> [WHAT IS EXPECTED] Which lines in the records below include the word "supervisores"? Report each of them in full.

MATERIAL FOR THIS EXERCISE Block Start

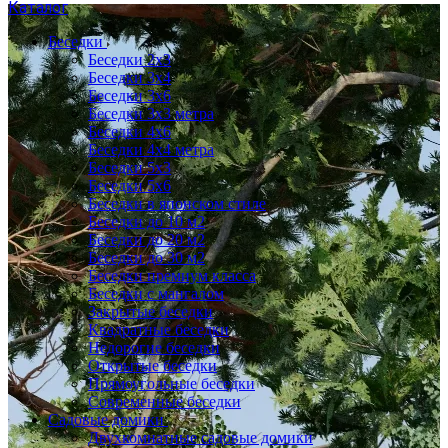
Каталог
Беседки
Беседки 2x3
Беседки 3x4
Беседки 3x6
Беседки 3х3 метра
Беседки 4x6
Беседки 4х4 метра
Беседки 5x3
Беседки 5x6
Беседки в японском стиле
Беседки до 10 м2
Беседки до 20 м2
Беседки до 30 м2
Беседки премиум класса
Беседки с мангалом
Закрытые беседки
Квадратные беседки
Недорогие беседки
Открытые беседки
Прямоугольные беседки
Современные беседки
Садовые домики
Двухкомнатные садовые домики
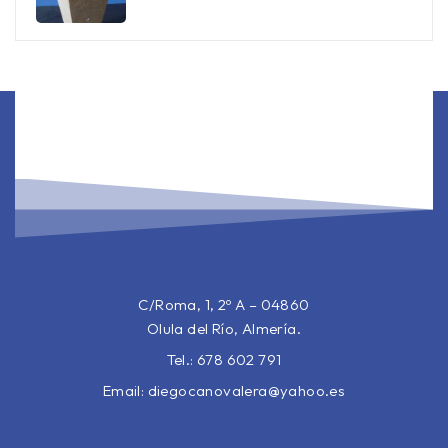
C/Roma, 1, 2º A – 04860
Olula del Río, Almería.
Tel.: 678 602 791
Email:
diegocanovalera@yahoo.es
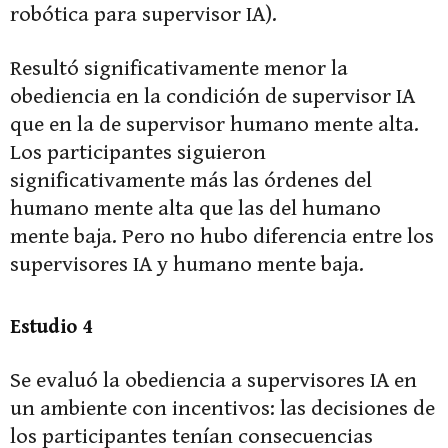
robótica para supervisor IA).
Resultó significativamente menor la
obediencia en la condición de supervisor IA
que en la de supervisor humano mente alta.
Los participantes siguieron
significativamente más las órdenes del
humano mente alta que las del humano
mente baja. Pero no hubo diferencia entre los
supervisores IA y humano mente baja.
Estudio 4
Se evaluó la obediencia a supervisores IA en
un ambiente con incentivos: las decisiones de
los participantes tenían consecuencias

MATERIAL FOR THIS EXERCISE Block End

> [ANSWER BOX]
supervisores IA y humano mente baja.
Se evaluó la obediencia a supervisores IA en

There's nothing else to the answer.